> _TRAVAIL DEMANDÉ_: D'après l'extrait consacré à Nathalie Léger, quelle institution dirige-t-elle désormais ?
··· EXTRAIT RETENU
Notons encore ceci : les débuts sont rêveurs, ils décrivent un état, une image arrêtée, ils sont suivis par la lenteur : prendre le temps de réfléchir, de cerner son objet. Et soudain le récit s’accélère, fait silence sur certains épisodes essentiels ou s’attarde au contraire sur d’autres, mais sans abandonner l’ellipse, de sorte que le lecteur est happé jusqu’au bout par le sort de la mère, la question de savoir quel est le drame qu’elle a vécu et ce qu’y peut la fille. Celle-ci se protège mais elle agit par l’écriture, insérant dans la trame de l’histoire qu’elle raconte, celle de la mère, celle de Pippa Bacca, la critique d’une certaine condition féminine, mais de manière discrète, comme un motif si évident qu’elle n’y insiste pas. Il faudrait, nous dit-elle, que les filles aient appris à crier, ce qui les aiderait à sortir de « l’incarcération domestique ».

Il est d’autres auteurs qui se servent d’un mythe, d’un personnage connu pour se conter eux-mêmes, mais jamais, il me semble, comme Nathalie Léger, qui emprunte probablement l’art de se dédoubler et de faire référence à la fois au théâtre, au cinéma, à son travail sur les archives (en l’occurrence, celles de l’IMEC où elle travaille depuis longtemps et qu’elle dirige désormais). Peu, en tout cas, le pratiquent avec cette perfection, cette hauteur presque aristocratique et cette fièvre intime, qui donne à ces trois livres leur impulsion, leur caractère indiscutable, comme s’ils obéissaient à un ordre secret, à une instance exigeante et quasi dévorante.

La fin est magnifique dans sa version tragique pour l’Italienne en robe blanche montrée comme une séquence de film, à la manière de quelques grands Américains (Lynch, Coppola, Kubrick ?) ; dans sa version modeste ô combien efficace pour l’épouse humiliée. « C’est cette solitude pleine d’effroi et de cris retenus, Justice ! Justice !, c’est cette solitude souffreteuse comme une peau tuméfiée à force d’outrages qui me fait écrire. » Il y a une victoire. De la littérature ? D’une quête de soi qui trouve son objet et son apaisement ? Au lecteur d’en juger.

Je crois me souvenir qu’il est arrivé quelquefois à Nathalie Léger de se plaindre de son nom : est-on crédible quand on s’appelle « léger » ? se demandait-elle. Un grand poète, qui répondait également à ce nom quand il exerçait sa fonction de diplomate, le troquait contre un autre, celui de Saint-John Perse, quand il prenait la plume. Nathalie Léger préfère conserver le sien, elle n’aime pas les phrases de « bain moussant », elle sait être drôle, se moquer d’elle, des autres (« À quelqu’un qui me demandait un jour où se trouvait le centre du monde, j’avais imprudemment répondu que c’était mon oreiller »), elle sait aussi se montrer grave et philosophe (« Je suis bien incapable de lui expliquer la différence entre […] la justice et la justesse, entre le désir et la morale, entre l’égarement du règlement de compte et l’intuition d’une équité »). Ce faisant, elle s’affirme et affirme sans masque, sans piédestal ni complaisance, qu’elle est en train d’écrire une œuvre.
······
··· DONNÉES FOURNIES
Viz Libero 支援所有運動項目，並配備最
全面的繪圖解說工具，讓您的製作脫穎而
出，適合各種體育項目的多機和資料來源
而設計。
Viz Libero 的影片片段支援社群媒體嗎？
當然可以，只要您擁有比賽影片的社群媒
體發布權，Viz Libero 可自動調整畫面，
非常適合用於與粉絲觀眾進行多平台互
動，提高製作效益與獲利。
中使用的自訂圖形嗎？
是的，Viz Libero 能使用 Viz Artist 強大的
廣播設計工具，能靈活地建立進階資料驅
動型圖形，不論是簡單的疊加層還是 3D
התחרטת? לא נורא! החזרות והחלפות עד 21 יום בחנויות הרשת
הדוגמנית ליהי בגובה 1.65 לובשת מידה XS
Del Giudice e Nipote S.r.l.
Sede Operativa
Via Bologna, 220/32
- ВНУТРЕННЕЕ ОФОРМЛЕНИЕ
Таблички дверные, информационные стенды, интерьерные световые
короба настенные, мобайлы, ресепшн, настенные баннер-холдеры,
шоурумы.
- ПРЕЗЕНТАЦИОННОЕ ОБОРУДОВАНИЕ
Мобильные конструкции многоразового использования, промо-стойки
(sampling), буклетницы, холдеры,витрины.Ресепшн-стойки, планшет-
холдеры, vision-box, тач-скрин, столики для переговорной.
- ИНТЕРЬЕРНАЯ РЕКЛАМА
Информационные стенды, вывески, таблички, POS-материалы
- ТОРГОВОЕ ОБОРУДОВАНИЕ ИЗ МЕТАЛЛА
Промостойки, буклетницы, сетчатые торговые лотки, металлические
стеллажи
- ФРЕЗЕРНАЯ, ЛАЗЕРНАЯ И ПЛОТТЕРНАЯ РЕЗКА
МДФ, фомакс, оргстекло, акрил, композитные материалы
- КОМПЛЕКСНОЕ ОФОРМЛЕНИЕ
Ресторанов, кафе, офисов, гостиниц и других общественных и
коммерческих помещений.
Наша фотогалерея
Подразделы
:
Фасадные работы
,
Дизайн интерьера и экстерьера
······
> _CORRIGÉ PROPOSÉ_: Elle dirige l'IMEC, où elle travaille depuis longtemps.